• _Your objective_
Every record must be retyped exactly as it reads.

(Dataset entries)
--- START ---
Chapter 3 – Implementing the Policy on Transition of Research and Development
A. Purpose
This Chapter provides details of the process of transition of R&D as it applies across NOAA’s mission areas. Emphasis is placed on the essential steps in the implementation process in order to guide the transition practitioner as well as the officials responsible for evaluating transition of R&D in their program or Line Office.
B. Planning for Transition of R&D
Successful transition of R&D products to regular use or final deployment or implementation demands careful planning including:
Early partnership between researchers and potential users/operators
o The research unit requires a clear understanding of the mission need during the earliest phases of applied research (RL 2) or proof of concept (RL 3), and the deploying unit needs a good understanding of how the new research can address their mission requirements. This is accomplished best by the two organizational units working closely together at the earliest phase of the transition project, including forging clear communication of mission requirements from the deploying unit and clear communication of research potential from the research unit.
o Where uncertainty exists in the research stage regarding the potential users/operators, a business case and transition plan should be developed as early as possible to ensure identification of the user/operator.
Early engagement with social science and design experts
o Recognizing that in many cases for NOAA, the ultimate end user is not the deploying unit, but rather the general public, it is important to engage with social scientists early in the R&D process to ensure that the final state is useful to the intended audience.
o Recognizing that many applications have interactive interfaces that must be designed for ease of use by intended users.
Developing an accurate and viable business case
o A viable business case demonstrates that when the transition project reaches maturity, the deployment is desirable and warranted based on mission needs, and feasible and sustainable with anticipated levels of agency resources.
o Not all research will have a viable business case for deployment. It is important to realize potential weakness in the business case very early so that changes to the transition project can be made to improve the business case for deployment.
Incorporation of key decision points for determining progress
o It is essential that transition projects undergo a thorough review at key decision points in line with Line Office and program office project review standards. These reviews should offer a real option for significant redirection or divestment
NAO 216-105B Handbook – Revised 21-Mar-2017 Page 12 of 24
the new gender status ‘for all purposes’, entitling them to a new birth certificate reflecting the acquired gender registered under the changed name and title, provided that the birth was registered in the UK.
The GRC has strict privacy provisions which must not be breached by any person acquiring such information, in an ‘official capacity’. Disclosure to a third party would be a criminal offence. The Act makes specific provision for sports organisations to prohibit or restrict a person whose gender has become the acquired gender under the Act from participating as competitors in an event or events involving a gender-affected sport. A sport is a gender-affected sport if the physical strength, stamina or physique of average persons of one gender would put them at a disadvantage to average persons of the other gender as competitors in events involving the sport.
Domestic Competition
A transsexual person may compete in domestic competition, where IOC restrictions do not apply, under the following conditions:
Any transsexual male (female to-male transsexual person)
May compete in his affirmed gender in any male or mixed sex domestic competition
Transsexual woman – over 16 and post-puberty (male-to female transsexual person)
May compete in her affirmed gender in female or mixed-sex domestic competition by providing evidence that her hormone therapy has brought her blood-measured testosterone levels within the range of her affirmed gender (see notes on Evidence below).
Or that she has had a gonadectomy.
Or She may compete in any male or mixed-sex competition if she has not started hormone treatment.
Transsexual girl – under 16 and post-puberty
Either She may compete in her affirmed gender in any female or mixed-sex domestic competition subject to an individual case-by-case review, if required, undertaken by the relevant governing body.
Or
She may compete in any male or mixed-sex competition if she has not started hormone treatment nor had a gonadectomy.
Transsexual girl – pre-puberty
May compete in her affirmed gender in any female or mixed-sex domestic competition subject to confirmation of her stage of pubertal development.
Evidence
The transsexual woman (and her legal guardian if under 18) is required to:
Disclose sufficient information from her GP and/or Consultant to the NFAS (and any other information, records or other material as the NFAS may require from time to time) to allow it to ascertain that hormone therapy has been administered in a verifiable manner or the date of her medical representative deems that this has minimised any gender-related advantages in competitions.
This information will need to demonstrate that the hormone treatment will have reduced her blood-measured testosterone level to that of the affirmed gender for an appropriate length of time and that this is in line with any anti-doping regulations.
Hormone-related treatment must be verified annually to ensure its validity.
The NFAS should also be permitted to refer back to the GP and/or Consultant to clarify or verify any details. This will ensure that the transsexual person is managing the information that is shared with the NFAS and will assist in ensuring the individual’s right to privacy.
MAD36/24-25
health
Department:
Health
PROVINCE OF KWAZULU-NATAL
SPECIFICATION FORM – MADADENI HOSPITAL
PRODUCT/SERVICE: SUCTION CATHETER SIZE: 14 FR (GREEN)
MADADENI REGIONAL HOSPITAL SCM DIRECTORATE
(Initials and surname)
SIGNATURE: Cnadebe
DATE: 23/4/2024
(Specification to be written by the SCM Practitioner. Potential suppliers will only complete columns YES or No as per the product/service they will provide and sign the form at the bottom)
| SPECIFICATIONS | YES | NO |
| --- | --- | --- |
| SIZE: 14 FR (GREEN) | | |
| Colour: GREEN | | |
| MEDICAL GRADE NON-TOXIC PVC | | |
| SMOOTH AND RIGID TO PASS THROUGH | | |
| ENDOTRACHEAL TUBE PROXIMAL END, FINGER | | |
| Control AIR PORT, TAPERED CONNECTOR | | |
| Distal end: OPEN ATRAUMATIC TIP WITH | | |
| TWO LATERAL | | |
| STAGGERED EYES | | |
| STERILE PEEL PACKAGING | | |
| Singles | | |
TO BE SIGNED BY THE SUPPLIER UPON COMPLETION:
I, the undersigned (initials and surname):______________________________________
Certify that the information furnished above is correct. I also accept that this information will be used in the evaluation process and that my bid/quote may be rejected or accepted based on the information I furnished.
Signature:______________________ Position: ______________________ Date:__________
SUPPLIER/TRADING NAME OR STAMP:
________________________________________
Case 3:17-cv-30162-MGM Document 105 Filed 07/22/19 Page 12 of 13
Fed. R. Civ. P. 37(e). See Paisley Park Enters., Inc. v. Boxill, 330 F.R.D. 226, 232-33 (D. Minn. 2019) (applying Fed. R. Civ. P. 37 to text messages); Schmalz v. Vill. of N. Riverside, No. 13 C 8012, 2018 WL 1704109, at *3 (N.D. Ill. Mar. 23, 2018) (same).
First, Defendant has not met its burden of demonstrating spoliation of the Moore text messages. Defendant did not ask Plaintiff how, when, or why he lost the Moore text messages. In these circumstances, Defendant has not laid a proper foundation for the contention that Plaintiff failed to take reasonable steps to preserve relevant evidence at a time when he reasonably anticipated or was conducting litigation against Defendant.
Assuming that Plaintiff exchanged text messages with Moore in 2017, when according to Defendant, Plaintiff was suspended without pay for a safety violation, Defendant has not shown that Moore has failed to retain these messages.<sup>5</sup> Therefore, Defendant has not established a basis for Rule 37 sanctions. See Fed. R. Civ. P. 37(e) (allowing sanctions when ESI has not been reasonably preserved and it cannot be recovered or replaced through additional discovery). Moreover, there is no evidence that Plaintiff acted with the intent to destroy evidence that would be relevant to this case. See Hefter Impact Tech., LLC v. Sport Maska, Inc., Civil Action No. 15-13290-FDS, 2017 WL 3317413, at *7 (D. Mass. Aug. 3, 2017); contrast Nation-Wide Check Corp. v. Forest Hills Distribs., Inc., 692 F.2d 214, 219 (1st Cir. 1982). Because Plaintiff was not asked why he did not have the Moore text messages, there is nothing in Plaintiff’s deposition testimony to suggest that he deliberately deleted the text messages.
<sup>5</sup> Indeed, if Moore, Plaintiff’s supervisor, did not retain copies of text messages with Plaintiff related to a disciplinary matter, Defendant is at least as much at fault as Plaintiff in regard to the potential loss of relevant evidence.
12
--- END ---
• _Answer to this exercise_
Chapter 3 – Implementing the Policy on Transition of Research and Development
A. Purpose
This Chapter provides details of the process of transition of R&D as it applies across NOAA’s mission areas. Emphasis is placed on the essential steps in the implementation process in order to guide the transition practitioner as well as the officials responsible for evaluating transition of R&D in their program or Line Office.
B. Planning for Transition of R&D
Successful transition of R&D products to regular use or final deployment or implementation demands careful planning including:
Early partnership between researchers and potential users/operators
o The research unit requires a clear understanding of the mission need during the earliest phases of applied research (RL 2) or proof of concept (RL 3), and the deploying unit needs a good understanding of how the new research can address their mission requirements. This is accomplished best by the two organizational units working closely together at the earliest phase of the transition project, including forging clear communication of mission requirements from the deploying unit and clear communication of research potential from the research unit.
o Where uncertainty exists in the research stage regarding the potential users/operators, a business case and transition plan should be developed as early as possible to ensure identification of the user/operator.
Early engagement with social science and design experts
o Recognizing that in many cases for NOAA, the ultimate end user is not the deploying unit, but rather the general public, it is important to engage with social scientists early in the R&D process to ensure that the final state is useful to the intended audience.
o Recognizing that many applications have interactive interfaces that must be designed for ease of use by intended users.
Developing an accurate and viable business case
o A viable business case demonstrates that when the transition project reaches maturity, the deployment is desirable and warranted based on mission needs, and feasible and sustainable with anticipated levels of agency resources.
o Not all research will have a viable business case for deployment. It is important to realize potential weakness in the business case very early so that changes to the transition project can be made to improve the business case for deployment.
Incorporation of key decision points for determining progress
o It is essential that transition projects undergo a thorough review at key decision points in line with Line Office and program office project review standards. These reviews should offer a real option for significant redirection or divestment
NAO 216-105B Handbook – Revised 21-Mar-2017 Page 12 of 24
the new gender status ‘for all purposes’, entitling them to a new birth certificate reflecting the acquired gender registered under the changed name and title, provided that the birth was registered in the UK.
The GRC has strict privacy provisions which must not be breached by any person acquiring such information, in an ‘official capacity’. Disclosure to a third party would be a criminal offence. The Act makes specific provision for sports organisations to prohibit or restrict a person whose gender has become the acquired gender under the Act from participating as competitors in an event or events involving a gender-affected sport. A sport is a gender-affected sport if the physical strength, stamina or physique of average persons of one gender would put them at a disadvantage to average persons of the other gender as competitors in events involving the sport.
Domestic Competition
A transsexual person may compete in domestic competition, where IOC restrictions do not apply, under the following conditions:
Any transsexual male (female to-male transsexual person)
May compete in his affirmed gender in any male or mixed sex domestic competition
Transsexual woman – over 16 and post-puberty (male-to female transsexual person)
May compete in her affirmed gender in female or mixed-sex domestic competition by providing evidence that her hormone therapy has brought her blood-measured testosterone levels within the range of her affirmed gender (see notes on Evidence below).
Or that she has had a gonadectomy.
Or She may compete in any male or mixed-sex competition if she has not started hormone treatment.
Transsexual girl – under 16 and post-puberty
Either She may compete in her affirmed gender in any female or mixed-sex domestic competition subject to an individual case-by-case review, if required, undertaken by the relevant governing body.
Or
She may compete in any male or mixed-sex competition if she has not started hormone treatment nor had a gonadectomy.
Transsexual girl – pre-puberty
May compete in her affirmed gender in any female or mixed-sex domestic competition subject to confirmation of her stage of pubertal development.
Evidence
The transsexual woman (and her legal guardian if under 18) is required to:
Disclose sufficient information from her GP and/or Consultant to the NFAS (and any other information, records or other material as the NFAS may require from time to time) to allow it to ascertain that hormone therapy has been administered in a verifiable manner or the date of her medical representative deems that this has minimised any gender-related advantages in competitions.
This information will need to demonstrate that the hormone treatment will have reduced her blood-measured testosterone level to that of the affirmed gender for an appropriate length of time and that this is in line with any anti-doping regulations.
Hormone-related treatment must be verified annually to ensure its validity.
The NFAS should also be permitted to refer back to the GP and/or Consultant to clarify or verify any details. This will ensure that the transsexual person is managing the information that is shared with the NFAS and will assist in ensuring the individual’s right to privacy.
MAD36/24-25
health
Department:
Health
PROVINCE OF KWAZULU-NATAL
SPECIFICATION FORM – MADADENI HOSPITAL
PRODUCT/SERVICE: SUCTION CATHETER SIZE: 14 FR (GREEN)
MADADENI REGIONAL HOSPITAL SCM DIRECTORATE
(Initials and surname)
SIGNATURE: Cnadebe
DATE: 23/4/2024
(Specification to be written by the SCM Practitioner. Potential suppliers will only complete columns YES or No as per the product/service they will provide and sign the form at the bottom)
| SPECIFICATIONS | YES | NO |
| --- | --- | --- |
| SIZE: 14 FR (GREEN) | | |
| Colour: GREEN | | |
| MEDICAL GRADE NON-TOXIC PVC | | |
| SMOOTH AND RIGID TO PASS THROUGH | | |
| ENDOTRACHEAL TUBE PROXIMAL END, FINGER | | |
| Control AIR PORT, TAPERED CONNECTOR | | |
| Distal end: OPEN ATRAUMATIC TIP WITH | | |
| TWO LATERAL | | |
| STAGGERED EYES | | |
| STERILE PEEL PACKAGING | | |
| Singles | | |
TO BE SIGNED BY THE SUPPLIER UPON COMPLETION:
I, the undersigned (initials and surname):______________________________________
Certify that the information furnished above is correct. I also accept that this information will be used in the evaluation process and that my bid/quote may be rejected or accepted based on the information I furnished.
Signature:______________________ Position: ______________________ Date:__________
SUPPLIER/TRADING NAME OR STAMP:
________________________________________
Case 3:17-cv-30162-MGM Document 105 Filed 07/22/19 Page 12 of 13
Fed. R. Civ. P. 37(e). See Paisley Park Enters., Inc. v. Boxill, 330 F.R.D. 226, 232-33 (D. Minn. 2019) (applying Fed. R. Civ. P. 37 to text messages); Schmalz v. Vill. of N. Riverside, No. 13 C 8012, 2018 WL 1704109, at *3 (N.D. Ill. Mar. 23, 2018) (same).
First, Defendant has not met its burden of demonstrating spoliation of the Moore text messages. Defendant did not ask Plaintiff how, when, or why he lost the Moore text messages. In these circumstances, Defendant has not laid a proper foundation for the contention that Plaintiff failed to take reasonable steps to preserve relevant evidence at a time when he reasonably anticipated or was conducting litigation against Defendant.
Assuming that Plaintiff exchanged text messages with Moore in 2017, when according to Defendant, Plaintiff was suspended without pay for a safety violation, Defendant has not shown that Moore has failed to retain these messages.<sup>5</sup> Therefore, Defendant has not established a basis for Rule 37 sanctions. See Fed. R. Civ. P. 37(e) (allowing sanctions when ESI has not been reasonably preserved and it cannot be recovered or replaced through additional discovery). Moreover, there is no evidence that Plaintiff acted with the intent to destroy evidence that would be relevant to this case. See Hefter Impact Tech., LLC v. Sport Maska, Inc., Civil Action No. 15-13290-FDS, 2017 WL 3317413, at *7 (D. Mass. Aug. 3, 2017); contrast Nation-Wide Check Corp. v. Forest Hills Distribs., Inc., 692 F.2d 214, 219 (1st Cir. 1982). Because Plaintiff was not asked why he did not have the Moore text messages, there is nothing in Plaintiff’s deposition testimony to suggest that he deliberately deleted the text messages.
<sup>5</sup> Indeed, if Moore, Plaintiff’s supervisor, did not retain copies of text messages with Plaintiff related to a disciplinary matter, Defendant is at least as much at fault as Plaintiff in regard to the potential loss of relevant evidence.
12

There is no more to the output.